TASK ITEM → Filter the entries below down to the lines that hold "night".

DATASET EXCERPTS →

______

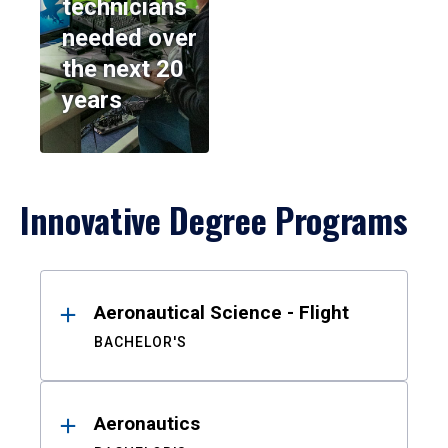
technicians
needed over
the next 20
years
Innovative Degree Programs
Results
Aeronautical Science - Flight
BACHELOR'S
Aeronautics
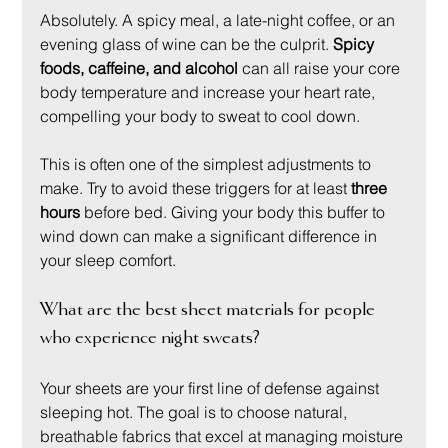
Absolutely. A spicy meal, a late-night coffee, or an 
evening glass of wine can be the culprit. 
Spicy 
foods, caffeine, and alcohol
 can all raise your core 
body temperature and increase your heart rate, 
compelling your body to sweat to cool down.
This is often one of the simplest adjustments to 
make. Try to avoid these triggers for at least 
three 
hours
 before bed. Giving your body this buffer to 
wind down can make a significant difference in 
your sleep comfort.
What are the best sheet materials for people 
who experience night sweats?
Your sheets are your first line of defense against 
sleeping hot. The goal is to choose natural, 
breathable fabrics that excel at managing moisture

______

OUTPUT OF THE TASK →
Absolutely. A spicy meal, a late-night coffee, or an 
who experience night sweats?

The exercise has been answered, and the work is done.